## EXERCISE BRIEF
In the records below, find the line containing "font-weight: 700 ->" and repeat it and every line after it exactly, without pictures.

RECORDS TO PROCESS START

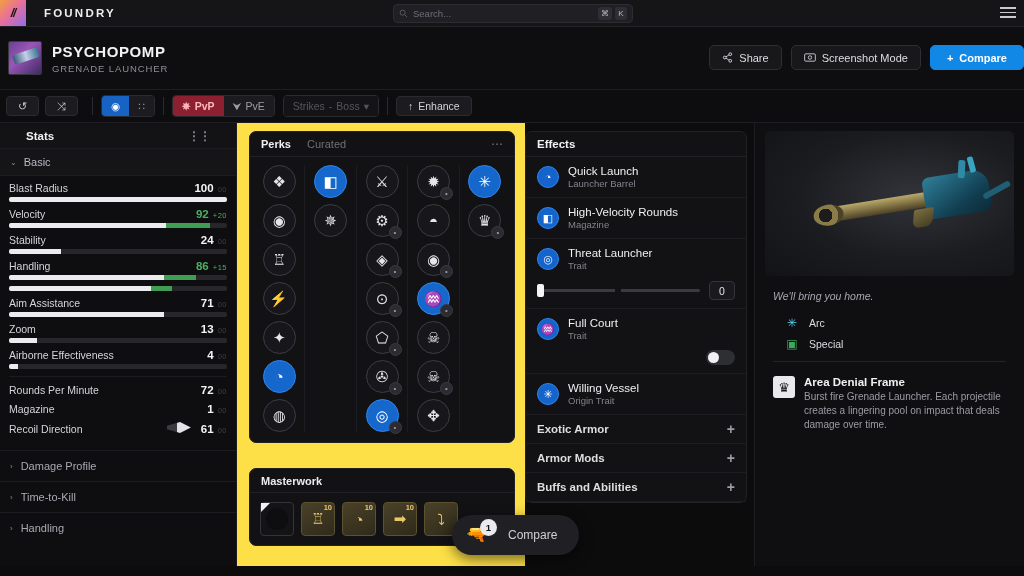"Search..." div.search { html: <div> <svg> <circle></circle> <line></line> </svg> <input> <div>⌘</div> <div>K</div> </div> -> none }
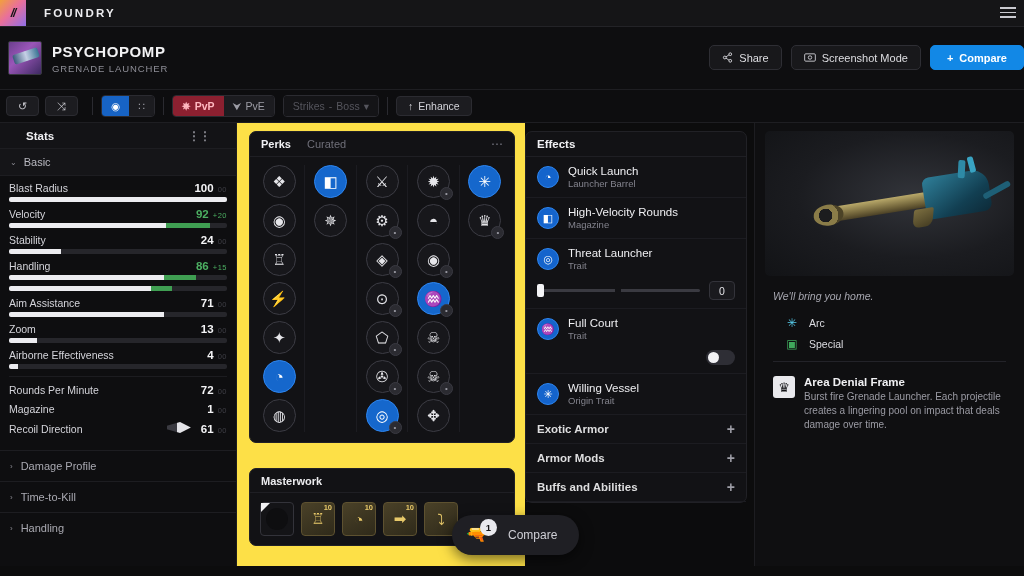"PSYCHOPOMP" .item-title { font-weight: 700 -> 400 }
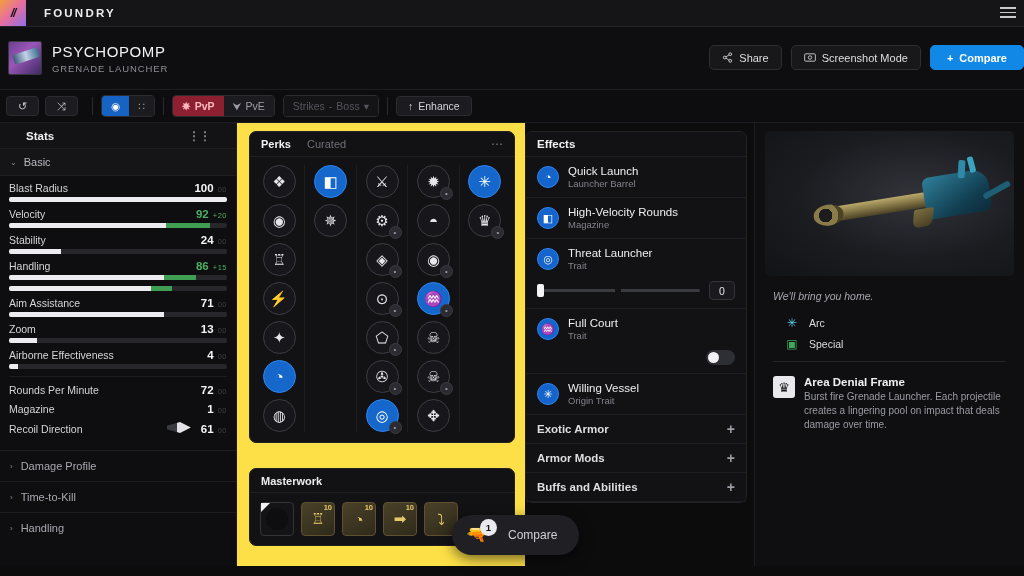"Stats" .panel-head { justify-content: space-between -> flex-end; padding: 0 26px -> 0 12px }
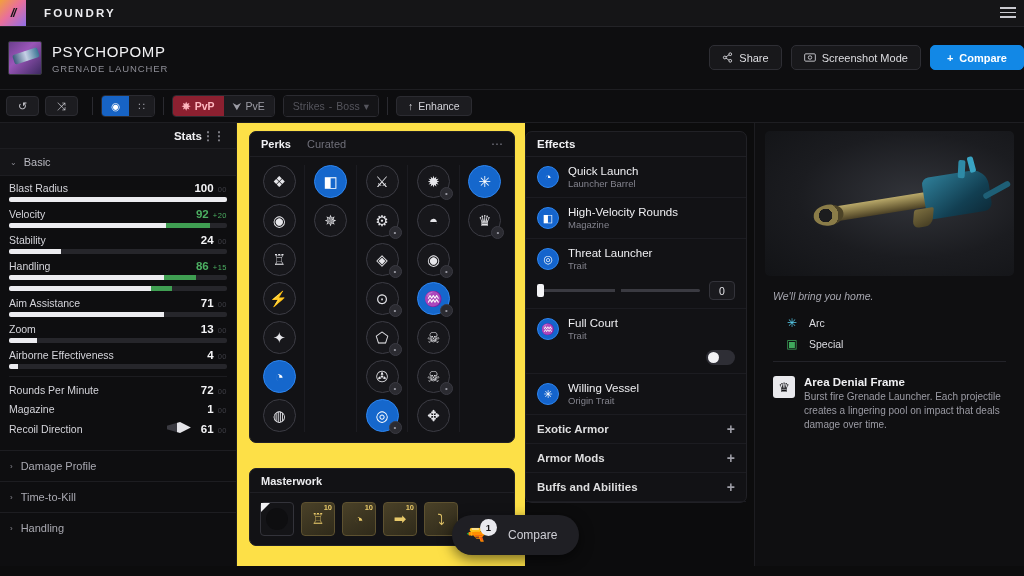"71" span.stat-num { text: 71 -> 60 }
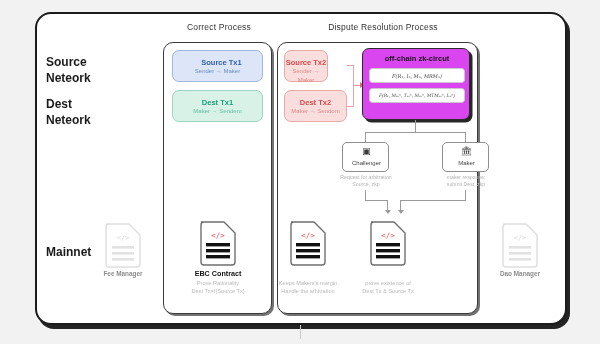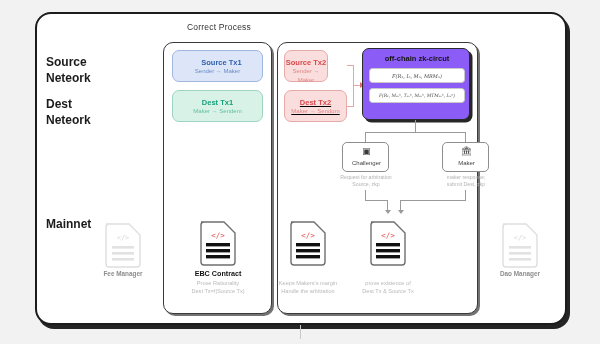"Dispute Resolution Process" div.col-title { html: none -> <div>Dispute Resolution Process</div> }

RECORDS TO PROCESS END

## ANSWER FOR THIS EXERCISE
"PSYCHOPOMP" .item-title { font-weight: 700 -> 400 }
"Stats" .panel-head { justify-content: space-between -> flex-end; padding: 0 26px -> 0 12px }
"71" span.stat-num { text: 71 -> 60 }
"Dispute Resolution Process" div.col-title { html: none -> <div>Dispute Resolution Process</div> }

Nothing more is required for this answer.